*Quoted passage*
‘Alarmist’ media coverage ‘bears no relation’ to jihadi threat level

A view of Grosvenor Square, Rathmines, where Rachid Redouane lived. Picture: Brian Lawless
A view of Grosvenor Square, Rathmines, where Rachid Redouane lived. Picture: Brian Lawless

The “alarmist” media coverage in relation to the Irish link to the London terror attack last Saturday “bears no relation” to the jihadi threat level to Ireland, according to a terrorism expert.

James Fitzgerald, a lecturer in terrorism at DCU, said the “ratcheting up” of suspicions, in the absence of evidence of a threat, is “irresponsible and damaging”.

He said, contrary to media speculation of gardaí being “wholly unprepared”, gardaí have been proactive in the cases that have come to light in recent years.

“Alarmist media coverage over the fact that one of the London attackers lived in Ireland is not helping,” he said.

“It bears no relation to the level of threat posed to this country by Jihadist terrorism.”

He said the obsession with making Ireland a direct part of this conversation and ratcheting up sweeping narratives of suspicion in the absence of any evidence of threat is irresponsible and damaging in the long term.

“The media narrative has become saturated by claims that Ireland is woefully unprepared, that the gardaí are inept and that it’s only a matter of time before an attack happens here.”

He said that if you look at the evidence, there has not been a jihadist terror attack in Ireland, almost 16 years on from 9/11.

“Any cases that have come to light are mostly relating to individuals providing financial support to terrorist organisations,” he said.

“They are indicative of how the gardaí have been proactive and that our legal system is well capable of seeing such cases through the courts.”

He said Irish media should provide a more balanced and nuanced view of the current situation.

“The current coverage only serves to enhance popular suspicion and demonisation of Muslims, while eroding our greatest defence to Jihadist terrorism: a tolerant, progressive integrated civil society, which stands up to the ‘us versus them’ mentality and refuses to bow to messages of hate that are entirely predicated on sowing discord and telling groups of people that they don’t ‘belong’.”

*Source material*

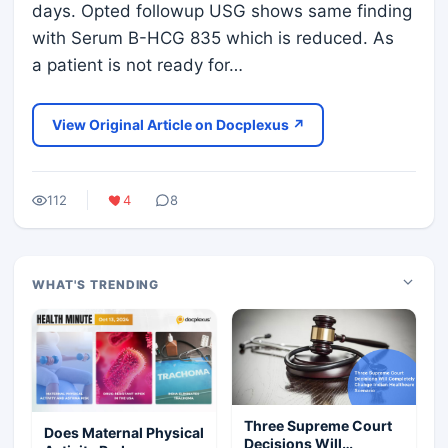
days. Opted followup USG shows same finding
with Serum B-HCG 835 which is reduced. As
a patient is not ready for…
View Original Article on Docplexus ↗
112
4
8
WHAT'S TRENDING
Three Supreme Court
Does Maternal Physical
Decisions Will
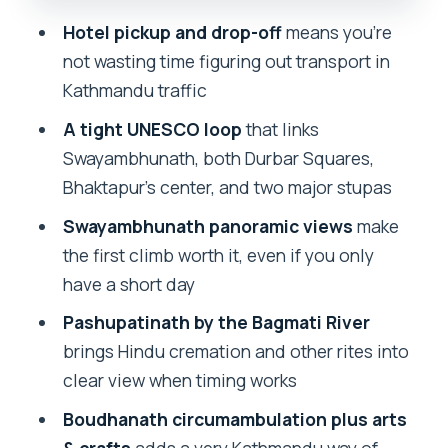
lunch, and the crafts market
Hotel pickup and drop-off
means you’re
Pashupatinath by the Bagmati River:
not wasting time figuring out transport in
cremations, rituals, and respect
Kathmandu traffic
Price, timing, and tickets: what your
A tight UNESCO loop
that links
$4.94 really buys
Swayambhunath, both Durbar Squares,
Bhaktapur’s center, and two major stupas
Your guide matters: the local
storytellers behind the 5-star reviews
Swayambhunath panoramic views
make
the first climb worth it, even if you only
Practical checklist for a long, stair-
have a short day
heavy day
Pashupatinath by the Bagmati River
Should I book the Kathmandu 7 UNESCO
brings Hindu cremation and other rites into
sites private tour?
clear view when timing works
FAQ
Boudhanath circumambulation plus arts
How long is the Kathmandu 7 UNESCO
& crafts
adds a very Kathmandu way of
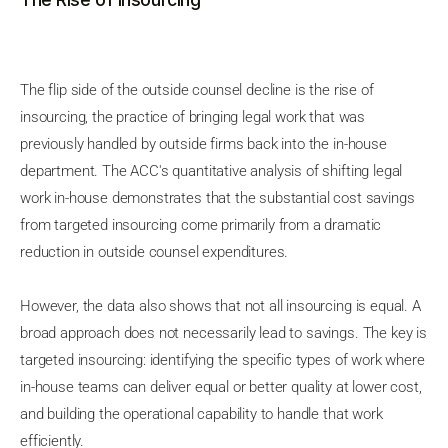
The flip side of the outside counsel decline is the rise of
insourcing, the practice of bringing legal work that was
previously handled by outside firms back into the in-house
department. The ACC's quantitative analysis of shifting legal
work in-house demonstrates that the substantial cost savings
from targeted insourcing come primarily from a dramatic
reduction in outside counsel expenditures.
However, the data also shows that not all insourcing is equal. A
broad approach does not necessarily lead to savings. The key is
targeted insourcing: identifying the specific types of work where
in-house teams can deliver equal or better quality at lower cost,
and building the operational capability to handle that work
efficiently.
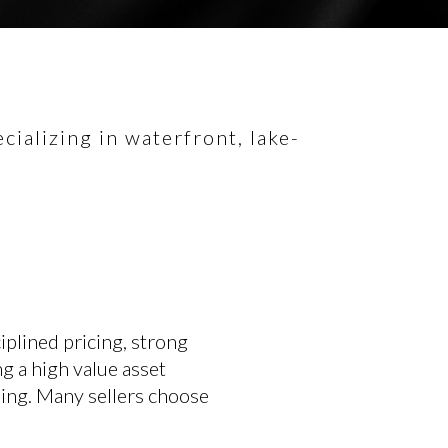
ializing in waterfront, lake-
plined pricing, strong
ng a high value asset
sing. Many sellers choose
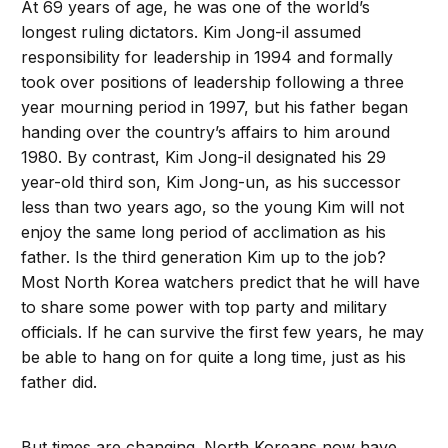
At 69 years of age, he was one of the world’s
longest ruling dictators. Kim Jong-il assumed
responsibility for leadership in 1994 and formally
took over positions of leadership following a three
year mourning period in 1997, but his father began
handing over the country’s affairs to him around
1980. By contrast, Kim Jong-il designated his 29
year-old third son, Kim Jong-un, as his successor
less than two years ago, so the young Kim will not
enjoy the same long period of acclimation as his
father. Is the third generation Kim up to the job?
Most North Korea watchers predict that he will have
to share some power with top party and military
officials. If he can survive the first few years, he may
be able to hang on for quite a long time, just as his
father did.
But times are changing. North Koreans now have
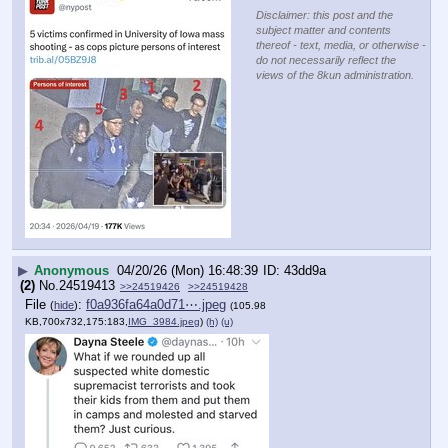
Disclaimer: this post and the
subject matter and contents
thereof - text, media, or otherwise -
do not necessarily reflect the
views of the 8kun administration.
▶
Anonymous
04/20/26 (Mon) 16:48:39
43dd9a
(2)
No.
24519413
>>24519426
>>24519428
File
:
f0a936fa64a0d71⋯.jpeg
(
hide
)
(105.98
KB,700x732,175:183,
IMG_3984.jpeg
)
(h)
(u)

*Task set*
a. In the article on media coverage of the jihadi threat, what does James Fitzgerald say most of the cases that have come to light in Ireland relate to?
b. Pick up the article on media coverage of the jihadi threat after its final paragraph and carry it on.

*Responses per task*
a. Individuals providing financial support to terrorist organisations.

b.
Meanwhile, Ali Selim, a senior member of the Islamic Cultural Centre of Ireland, told the Today with Sean O’Rourke show that addressing the terrorist threat is always looked at from a security point of view.

“All the time, people are taking this issue from a security point of view and only a security perspective. Security is essential and important, but in the UK they have 20,000 people on the list and they are trying to watch them. How can you do that? The answer to that is not only a security answer.”

He said the Muslim community in Ireland has grown and that this is a good sign, showing that both Muslims and wider Irish society feel comfortable with that growth.

He said gardaí do already engage regularly with the Muslim community and have clinics in mosques on Fridays.

“They meet with Muslims and talk to them, which is fantastic,” he said.

Fazel Ryklief, a senior member of the Islamic Foundation of Ireland in Dublin, told the Irish Examiner that they too have a garda clinic at their mosque every third Friday.

“If anybody did anything out of line in relation to Islam we would inform on him,” he said. “We are very careful here.”

But he added: “It’s very unlikely if someone is going to do something that they would advertise it beforehand. A lot of it is over the internet and in private.”